== Extract

Changelog

This page contains a raw changelog of Neo4j Graph Analytics for Snowflake.

Changelog

1.0.8

Added

Added support for the node embedding algorithm hashgnn.

Changed

Made configuration validation of numerical values in compute configurations faster.

Fixed

Fixed a bug where the experimental.visualize endpoint was not able to handle some kinds of node columns as input to byColumn of the nodeColoring configuration.

1.0.7

Added

Added support for setting log levels for a single job execution using the runtime configuration.
Added support for the new labelFilter parameter of the triangle_count algorithm which allow users to specify the labels of the nodes in the triangles counted by the algorithm.
Added support for the community detection algorithm leiden.
Added support for the node embedding algorithm node2vec.
Added support for the path finding algorithm delta_stepping.
Added support for the filtered node similarity algorithm node_similarity_filtered.

Changed

Writing to tables now uses Parquet files instead of CSV files as intermediate file format.
This improves write throughput, especially when writing large amounts of data including many complex properties, such as embeddings.
When writing arrays, such as in fast_rp, the resulting column type will be structured array, e.g. ARRAY(FLOAT) instead of ARRAY.

====

(Directive A): Copy the part of the Neo4j Graph Analytics changelog starting at "Writing to tables" and ending at "such as embeddings.".
(Directive B): Carry on the Neo4j Graph Analytics changelog from the point where it stops.

== Record set

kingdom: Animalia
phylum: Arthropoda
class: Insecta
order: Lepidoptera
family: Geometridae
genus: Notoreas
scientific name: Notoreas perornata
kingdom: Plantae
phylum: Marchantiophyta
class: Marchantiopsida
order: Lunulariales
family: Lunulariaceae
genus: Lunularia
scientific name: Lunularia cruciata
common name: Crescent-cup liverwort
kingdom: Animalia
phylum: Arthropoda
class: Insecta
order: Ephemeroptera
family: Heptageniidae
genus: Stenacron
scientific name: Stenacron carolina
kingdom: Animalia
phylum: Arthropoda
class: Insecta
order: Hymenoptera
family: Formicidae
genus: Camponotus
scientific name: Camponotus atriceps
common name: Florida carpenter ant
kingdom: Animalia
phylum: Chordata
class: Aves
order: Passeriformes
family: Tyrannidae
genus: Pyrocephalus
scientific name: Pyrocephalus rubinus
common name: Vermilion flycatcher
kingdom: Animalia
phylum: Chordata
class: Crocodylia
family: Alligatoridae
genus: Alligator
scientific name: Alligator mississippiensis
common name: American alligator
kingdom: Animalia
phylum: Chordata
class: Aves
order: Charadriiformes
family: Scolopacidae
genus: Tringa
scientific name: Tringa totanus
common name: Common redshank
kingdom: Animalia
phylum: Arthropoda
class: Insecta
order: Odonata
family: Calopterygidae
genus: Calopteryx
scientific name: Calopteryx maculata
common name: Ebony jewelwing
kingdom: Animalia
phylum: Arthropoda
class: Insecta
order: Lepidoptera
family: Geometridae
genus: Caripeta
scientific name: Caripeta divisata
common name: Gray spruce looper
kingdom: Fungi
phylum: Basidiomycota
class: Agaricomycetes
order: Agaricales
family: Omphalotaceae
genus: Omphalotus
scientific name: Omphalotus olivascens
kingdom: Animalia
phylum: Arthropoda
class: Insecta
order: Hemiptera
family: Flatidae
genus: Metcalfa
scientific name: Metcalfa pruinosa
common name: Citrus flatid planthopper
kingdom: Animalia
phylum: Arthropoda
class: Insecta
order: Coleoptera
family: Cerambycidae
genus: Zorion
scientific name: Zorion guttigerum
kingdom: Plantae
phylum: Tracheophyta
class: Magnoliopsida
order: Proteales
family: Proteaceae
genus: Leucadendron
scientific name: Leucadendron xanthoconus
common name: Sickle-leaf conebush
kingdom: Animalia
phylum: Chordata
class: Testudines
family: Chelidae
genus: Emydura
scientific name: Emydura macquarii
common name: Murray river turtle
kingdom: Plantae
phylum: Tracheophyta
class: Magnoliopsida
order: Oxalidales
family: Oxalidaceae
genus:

====

(Exercise output A):
Writing to tables now uses Parquet files instead of CSV files as intermediate file format.
This improves write throughput, especially when writing large amounts of data including many complex properties, such as embeddings.

(Exercise output B):
Changed to use more familiar type names in error messages, such as BIGINT instead of long.

Fixed

Added missing validation that the corresponding *table parameter is mandatory when a *node parameter is specified.
Improved graph.dijkstra_single_source by capturing target nod id types, and rendering them accordingly.
Fixed a bug where columns of some types (like VARCHAR) in table input to the experimental.visualize endpoint caused errors.
Fixed a bug where the experimental.visualize endpoint did not handle the maxAllowedNodes parameter correctly, leading to errors.
Fixed a bug where the experimental.visualize endpoint did not normalize the sizes of nodes correctly.

1.0.6

Added

Added a new endpoint experimental.visualize, based on the neo4j-viz Python library, which takes graphs represented as tables as input, and outputs an HTML visualization of the graph.
Better error message if a config parameter, such as sourceNode, refers to a node that has not been projected to the in-memory graph.
Added sourceTargetNodePairsTable parameter to the Dijkstra Source-Target algorithm, allowing batch processing of multiple source-target pairs from a table with SOURCENODEID and TARGETNODEID columns.

Changed

Fixed

Fixed default table prefix resolution for model train algorithms (GraphSage).
Fixed a bug where graph.dijkstra_single_source would not render target node IDs correctly in the results if both BIGINT and VARCHAR node IDs were present.
Fixed a bug where NULL node properties were not handled correctly by some algorithms.
Fixed a bug where integer random seeds below a certain value caused an IllegalArgumentException.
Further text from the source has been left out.